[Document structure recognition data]
■ ■ ■ ■

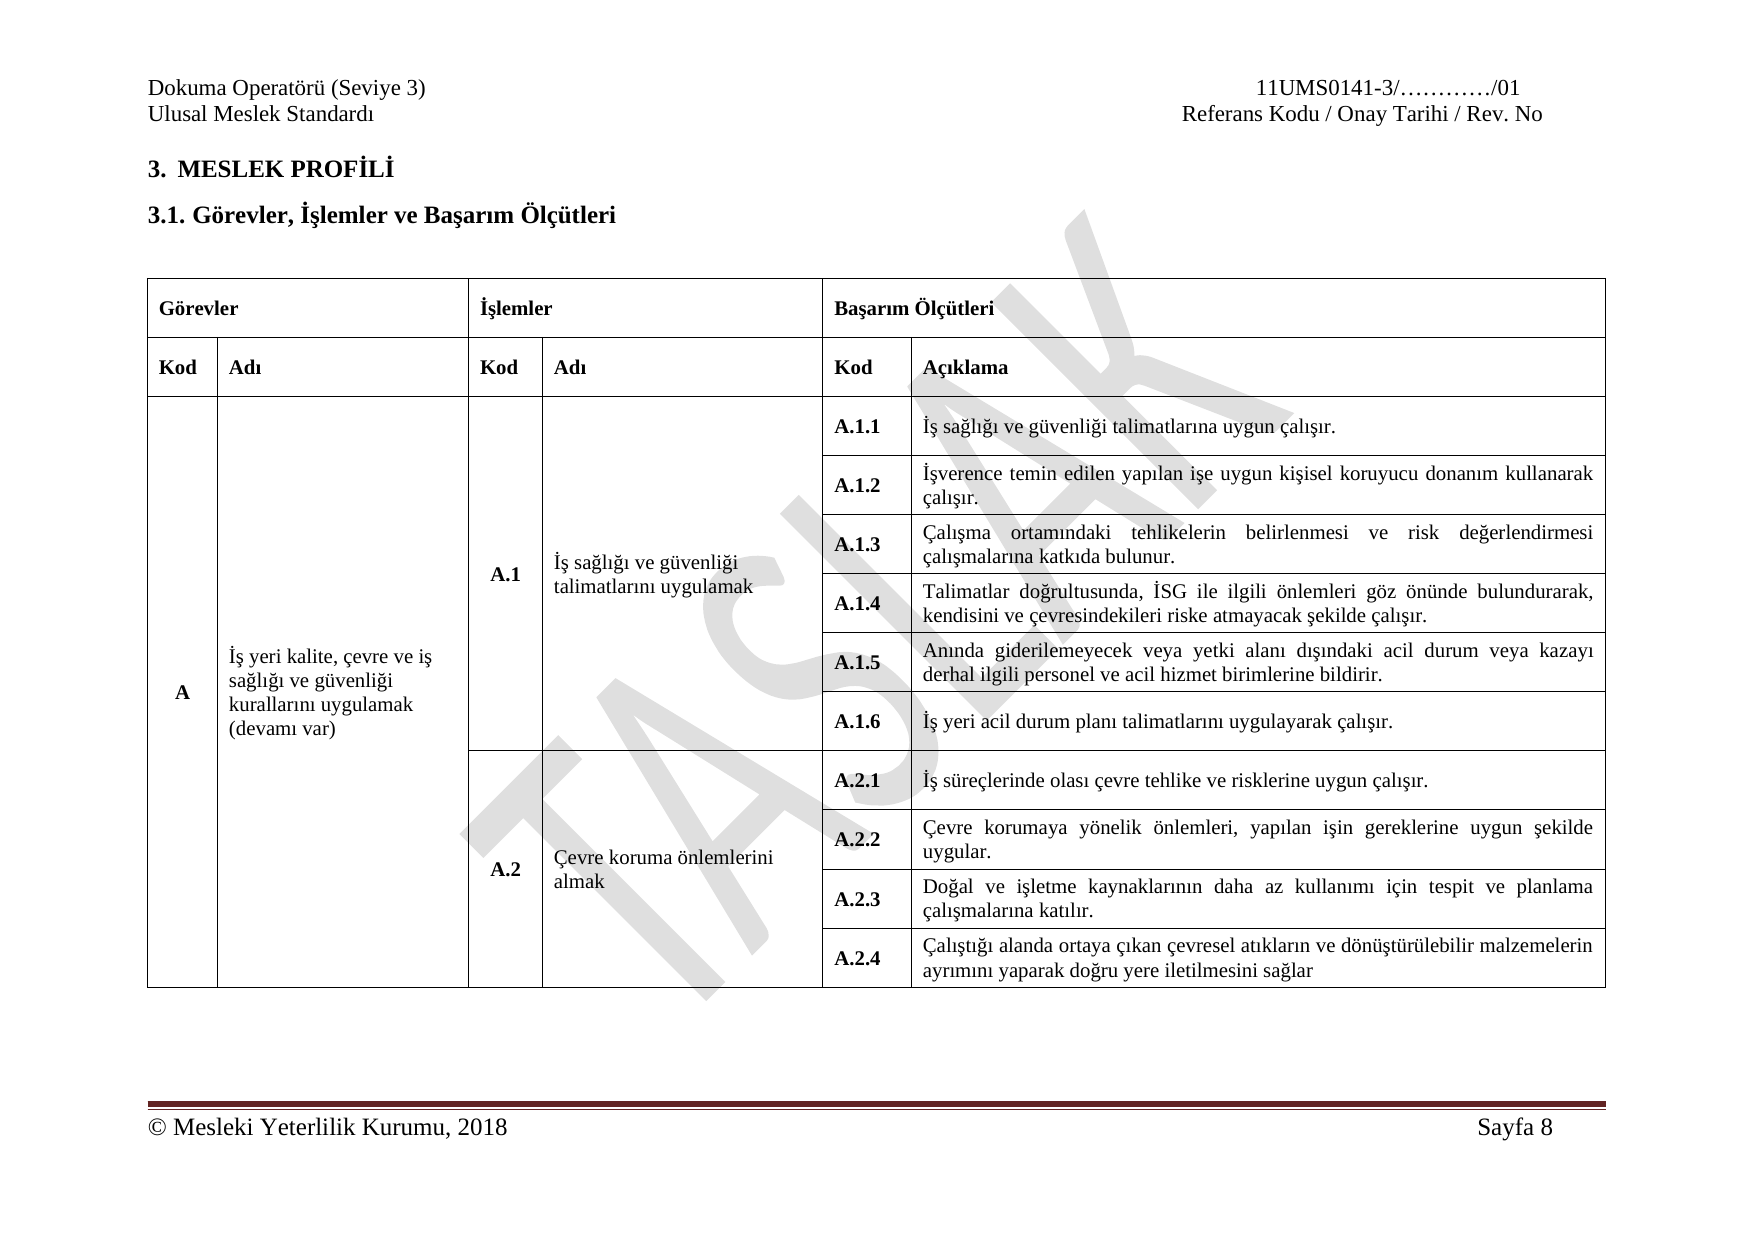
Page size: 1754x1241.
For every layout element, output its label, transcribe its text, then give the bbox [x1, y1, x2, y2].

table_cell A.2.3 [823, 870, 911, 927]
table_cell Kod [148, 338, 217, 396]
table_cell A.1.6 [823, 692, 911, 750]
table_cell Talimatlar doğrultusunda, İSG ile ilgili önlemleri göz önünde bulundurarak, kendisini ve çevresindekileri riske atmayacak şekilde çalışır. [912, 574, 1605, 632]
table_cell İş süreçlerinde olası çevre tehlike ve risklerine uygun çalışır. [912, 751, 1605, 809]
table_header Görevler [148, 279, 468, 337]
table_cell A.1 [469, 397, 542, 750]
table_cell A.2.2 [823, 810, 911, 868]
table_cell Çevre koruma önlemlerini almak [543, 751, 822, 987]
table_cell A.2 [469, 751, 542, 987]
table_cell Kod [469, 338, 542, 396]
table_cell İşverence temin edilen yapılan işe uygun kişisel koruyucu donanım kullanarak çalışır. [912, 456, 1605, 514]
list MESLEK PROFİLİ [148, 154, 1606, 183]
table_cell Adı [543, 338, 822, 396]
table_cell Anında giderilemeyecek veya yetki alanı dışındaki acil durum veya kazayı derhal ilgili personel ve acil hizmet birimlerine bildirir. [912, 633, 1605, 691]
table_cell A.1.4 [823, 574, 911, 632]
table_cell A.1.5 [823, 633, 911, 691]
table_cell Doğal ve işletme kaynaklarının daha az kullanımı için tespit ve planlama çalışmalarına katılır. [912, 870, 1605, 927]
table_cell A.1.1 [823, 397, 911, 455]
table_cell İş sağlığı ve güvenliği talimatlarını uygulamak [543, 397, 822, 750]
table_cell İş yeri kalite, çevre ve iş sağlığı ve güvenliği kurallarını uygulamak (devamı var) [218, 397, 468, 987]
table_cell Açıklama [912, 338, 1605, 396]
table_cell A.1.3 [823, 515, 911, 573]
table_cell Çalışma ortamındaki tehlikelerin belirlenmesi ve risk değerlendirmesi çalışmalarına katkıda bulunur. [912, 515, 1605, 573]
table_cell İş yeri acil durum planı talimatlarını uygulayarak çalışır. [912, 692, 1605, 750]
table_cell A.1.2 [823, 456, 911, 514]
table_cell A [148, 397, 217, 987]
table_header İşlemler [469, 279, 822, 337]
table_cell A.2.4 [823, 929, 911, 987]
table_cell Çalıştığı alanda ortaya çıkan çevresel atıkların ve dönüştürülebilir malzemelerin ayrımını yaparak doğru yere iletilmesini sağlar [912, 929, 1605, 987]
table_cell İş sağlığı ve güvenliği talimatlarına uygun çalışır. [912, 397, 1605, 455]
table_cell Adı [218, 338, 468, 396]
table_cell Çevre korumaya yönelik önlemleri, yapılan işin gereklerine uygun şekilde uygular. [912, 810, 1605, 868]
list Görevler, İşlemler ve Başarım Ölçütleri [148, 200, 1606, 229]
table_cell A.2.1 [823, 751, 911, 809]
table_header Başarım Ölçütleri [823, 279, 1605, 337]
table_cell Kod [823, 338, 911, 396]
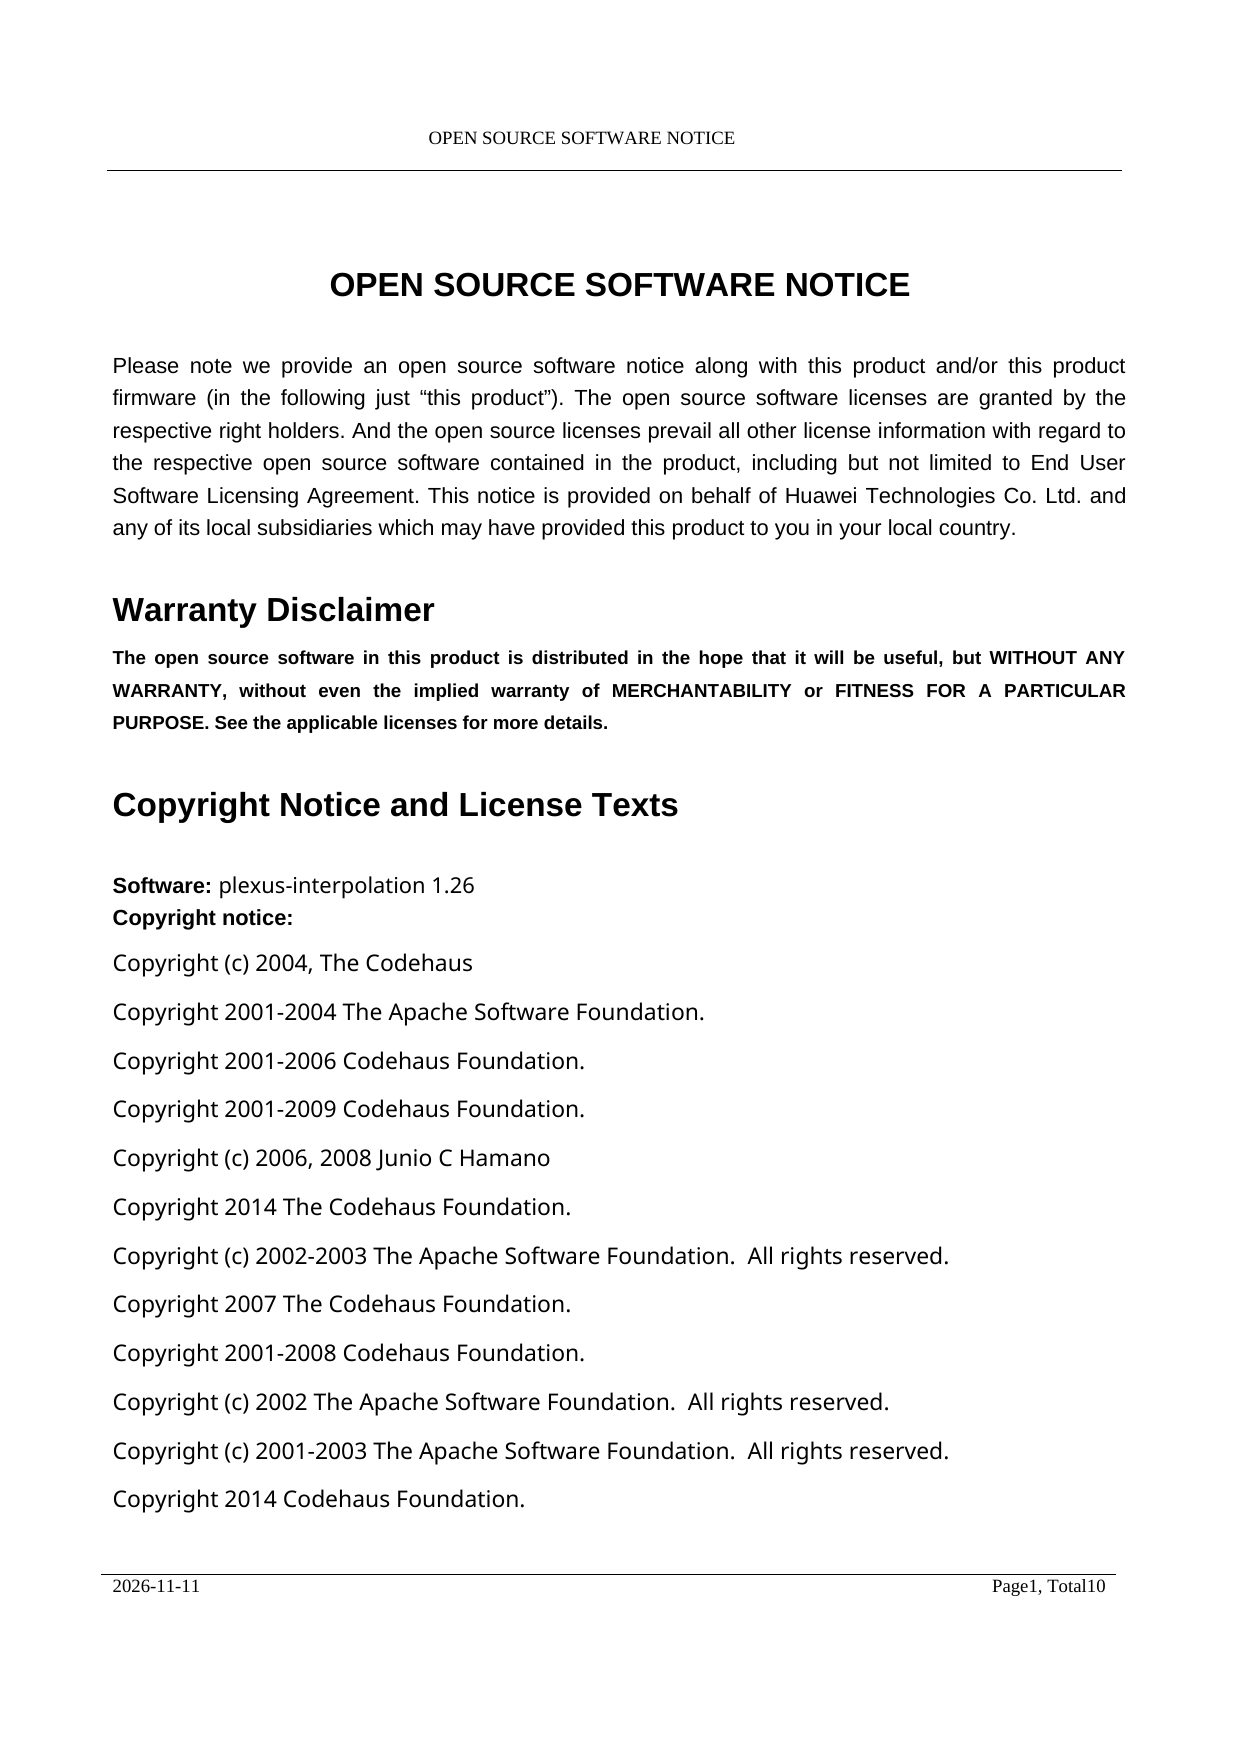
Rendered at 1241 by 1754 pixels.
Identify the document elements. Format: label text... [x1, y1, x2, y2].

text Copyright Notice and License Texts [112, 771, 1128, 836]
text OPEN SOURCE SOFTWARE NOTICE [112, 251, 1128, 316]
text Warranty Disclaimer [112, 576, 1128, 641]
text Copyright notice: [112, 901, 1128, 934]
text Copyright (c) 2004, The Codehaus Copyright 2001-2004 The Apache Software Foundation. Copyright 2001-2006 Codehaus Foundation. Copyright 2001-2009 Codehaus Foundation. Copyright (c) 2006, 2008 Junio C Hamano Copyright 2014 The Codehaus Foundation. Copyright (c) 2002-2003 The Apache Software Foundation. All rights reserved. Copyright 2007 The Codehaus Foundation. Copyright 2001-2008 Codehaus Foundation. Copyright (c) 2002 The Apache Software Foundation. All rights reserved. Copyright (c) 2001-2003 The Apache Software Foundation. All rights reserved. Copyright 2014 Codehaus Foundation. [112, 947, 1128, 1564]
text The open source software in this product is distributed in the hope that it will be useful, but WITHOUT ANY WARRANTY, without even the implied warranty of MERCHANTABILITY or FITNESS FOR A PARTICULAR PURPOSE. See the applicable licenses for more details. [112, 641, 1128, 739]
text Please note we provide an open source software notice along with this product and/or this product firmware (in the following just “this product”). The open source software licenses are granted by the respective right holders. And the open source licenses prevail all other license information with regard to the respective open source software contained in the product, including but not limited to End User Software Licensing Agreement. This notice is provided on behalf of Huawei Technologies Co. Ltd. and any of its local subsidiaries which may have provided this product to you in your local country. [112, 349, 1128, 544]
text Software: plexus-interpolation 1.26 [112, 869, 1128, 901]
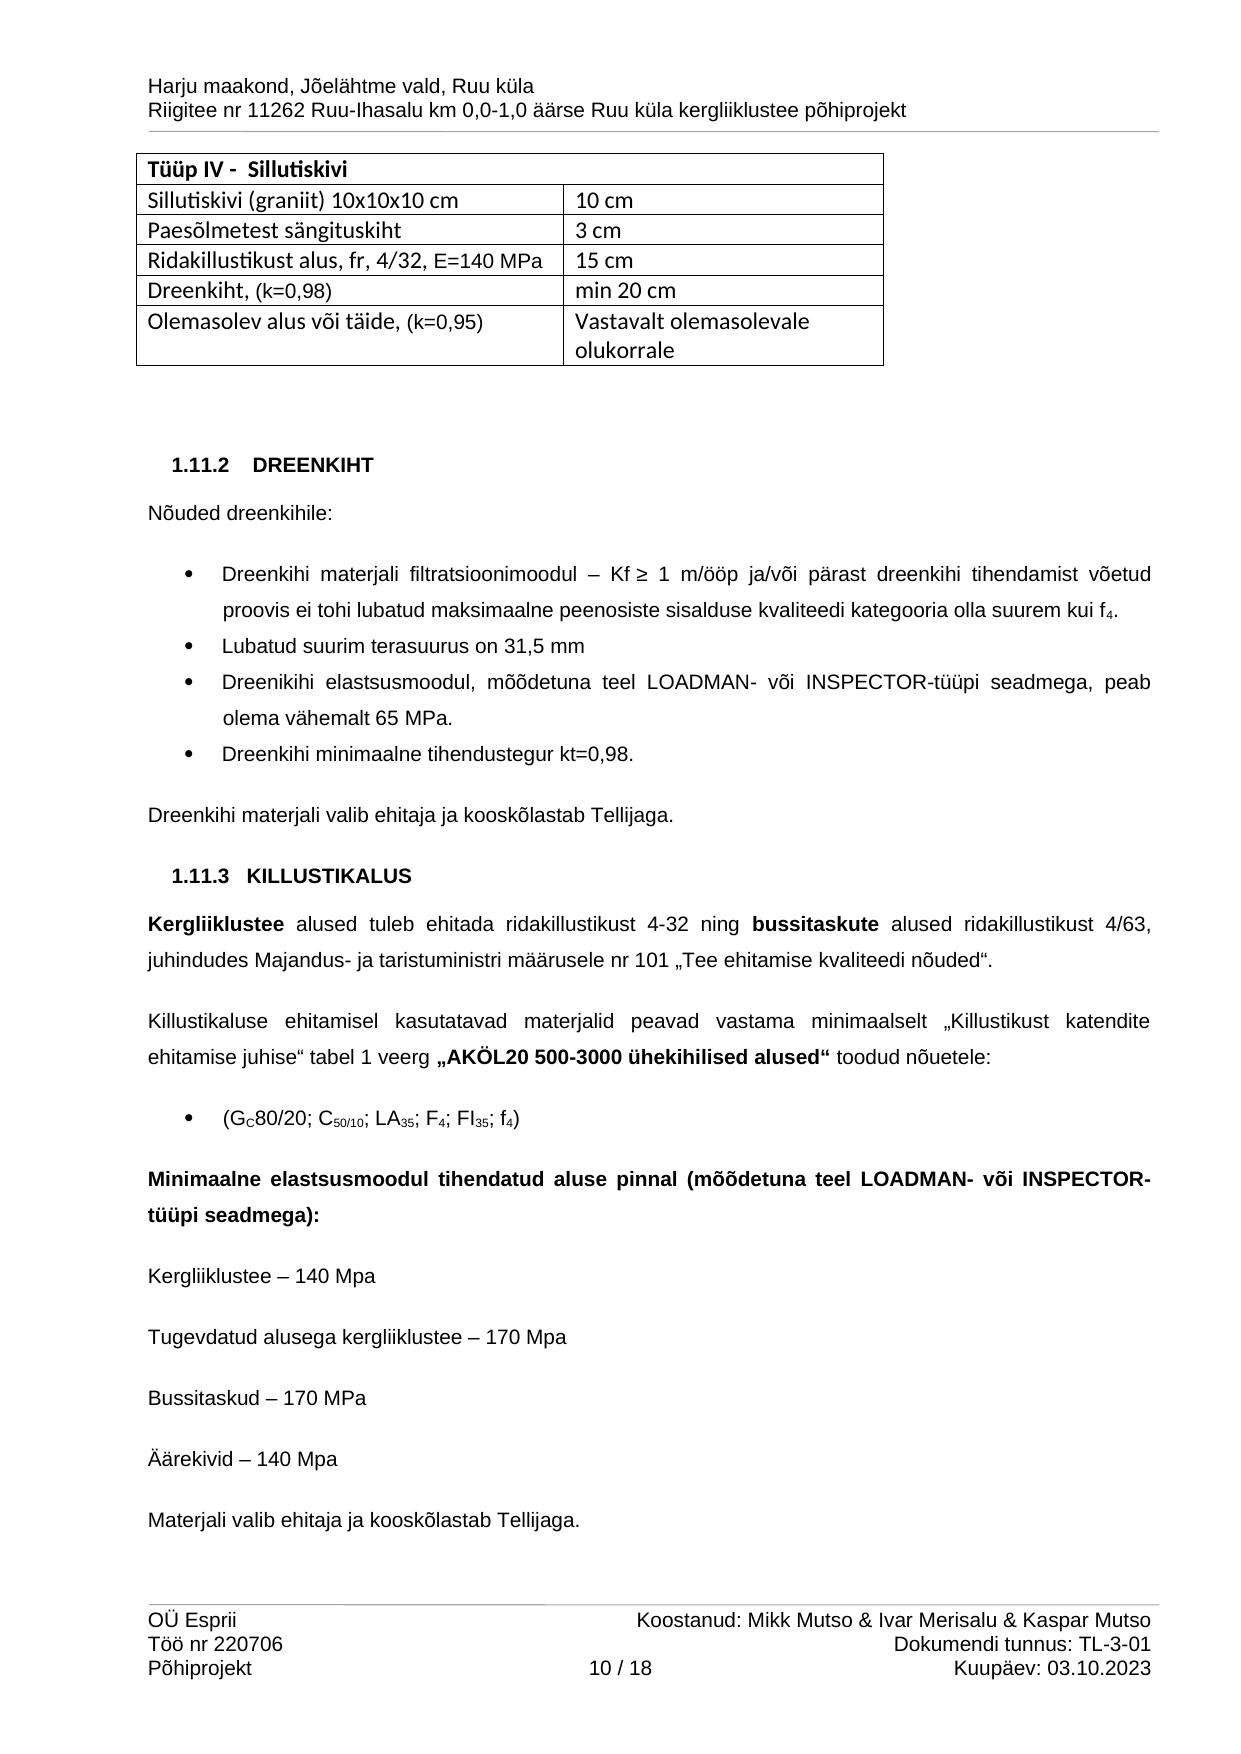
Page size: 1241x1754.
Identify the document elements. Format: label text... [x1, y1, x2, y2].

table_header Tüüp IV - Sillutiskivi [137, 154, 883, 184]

■ ■ ■ ■

### What you will do
Please report every line among the entries that includes "uygun".

### Written answer
table_cell İş süreçlerinde olası çevre tehlike ve risklerine uygun çalışır. [912, 751, 1605, 809]
table_cell İşverence temin edilen yapılan işe uygun kişisel koruyucu donanım kullanarak çalışır. [912, 456, 1605, 514]
table_cell İş sağlığı ve güvenliği talimatlarına uygun çalışır. [912, 397, 1605, 455]
table_cell Çevre korumaya yönelik önlemleri, yapılan işin gereklerine uygun şekilde uygular. [912, 810, 1605, 868]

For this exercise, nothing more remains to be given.